Construction currently accounts for the majority of problematic waste globally. Industry-leading Danish textile company Kvadrat has started to take advantage of the fact that 95% of textiles are recyclable but only 25% are recycled. As part of their ‘Really’ project, their fabric is being made into recycled materials that can be used to challenge the design and architecture industry to re-think how to embrace a circular economy.
Recycled PET fabric
If you own a T-shirt, tote bag or any other clothing made from former plastic bottles, you most likely have a piece of what is now considered the future of sustainable textiles. Producing recycled PET is half as carbon intensive as producing organic cotton.
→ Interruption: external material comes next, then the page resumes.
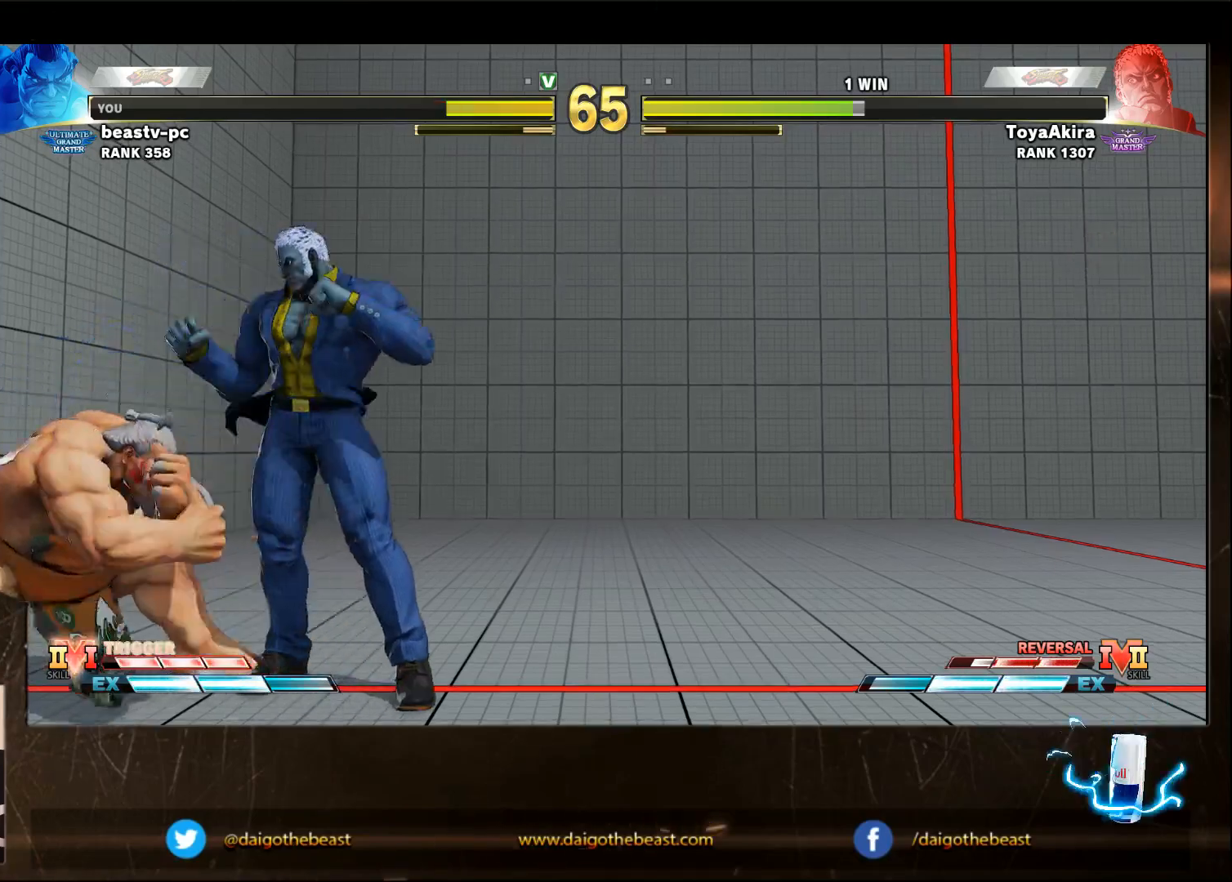
{"buttons": [], "left_stick": "down-left", "events": [[200, "CROSS", "down"], [200, "SQUARE", "down"], [250, "CROSS", "up"], [250, "SQUARE", "up"]]}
RPET fabric is the result of melting PET bottles and spinning it into polyester fibre or ‘yarn’.
At CZ, we feel responsible for the fact that we work with organisations for whom plastic is a central part of their business. This is why, when moving into new packaging areas such as PET, we must ensure that we inform ourselves about the potential dangers and work to increase the capacity for recycling in our supply chains. Indeed, many of our clients have made bold commitments to increasing recycling of plastics and we stand ready to support them in these goals.
We recognise that packaging pollution is a global problem that we cannot overcome alone, and hope to work together with plastic producers and consumers, global and national corporations, NGOs and policy-makers to find solutions to our plastic crisis that are beneficial to all.